Yes if you want it black just use the Crylon plastic paint.


----------



## Waddaman (Oct 3, 2010)

its pretty much the same thing just a different color...


----------



## Ozzie3o5 (Jun 27, 2011)

oh ok. i thought there was a specific reason why everyone used it. Ill just do that then. Safe myself the headache. thanks for help


----------



## Polaris425 (Dec 16, 2004)

^ It's just already black.. lol that's the only reason. And most still will paint the tops w/ bedliner in a spray can or some kind of paint.


----------



## southernbrute750 (Jul 5, 2011)

The black drain pipe is also cheaper if your using it to snorkle. Not by a lot but it all adds up in the end to be considerably cheaper


----------



## Polaris425 (Dec 16, 2004)

Drain pipe maybe cheaper, but not ABS, it's usually a few more $$ than regular PVC.


----------



## southernbrute750 (Jul 5, 2011)

Oh okay well I stand corrected lol. What's the difference between abs and drain? Is the abs thicker?


----------



## BAMA MUDIGGER (Jun 27, 2011)

Polaris425 said:


> Drain pipe maybe cheaper, but not ABS, it's usually a few more $$ than regular PVC.

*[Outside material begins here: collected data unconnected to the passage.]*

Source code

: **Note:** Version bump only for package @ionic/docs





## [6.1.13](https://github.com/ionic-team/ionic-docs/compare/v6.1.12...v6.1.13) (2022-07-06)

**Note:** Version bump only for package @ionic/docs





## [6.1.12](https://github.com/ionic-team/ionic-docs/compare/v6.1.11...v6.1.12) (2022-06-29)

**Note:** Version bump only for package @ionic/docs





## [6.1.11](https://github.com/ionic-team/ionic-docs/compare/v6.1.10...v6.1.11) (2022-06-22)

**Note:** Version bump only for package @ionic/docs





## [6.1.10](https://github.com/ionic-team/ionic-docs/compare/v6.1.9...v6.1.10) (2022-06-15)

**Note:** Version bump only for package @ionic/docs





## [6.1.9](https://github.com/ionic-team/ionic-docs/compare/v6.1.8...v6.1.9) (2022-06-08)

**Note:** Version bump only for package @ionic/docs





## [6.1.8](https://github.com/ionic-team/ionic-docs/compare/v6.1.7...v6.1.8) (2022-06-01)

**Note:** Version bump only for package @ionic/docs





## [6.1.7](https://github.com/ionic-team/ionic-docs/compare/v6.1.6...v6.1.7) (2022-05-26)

I picked mine up at lowes in laurel,ms and it is a good bit more 1 1/2 pipe 5' long is 4.89, 2"x5' is a little over $5 each fitting is arount $2 each. not much difference but everything else that i snorkled with pvc runs around $50 the abs on my outty was around $80 and thats with about 5' of pipe left and and one 2"x2" ruber coupling


----------



## Polaris425 (Dec 16, 2004)

Yeah ABS is SCH40 piping. The drain pipe is _usually_ thin wall... If you are calling drain pipe what Im calling drain pipe that is...


----------



## greenkitty7 (Jan 26, 2011)

ABS is the plumbing they use in mobile homes. its not quite as rigid as pvc. i ALWAYS do full hardline on all the bikes i snorkel with ABS


----------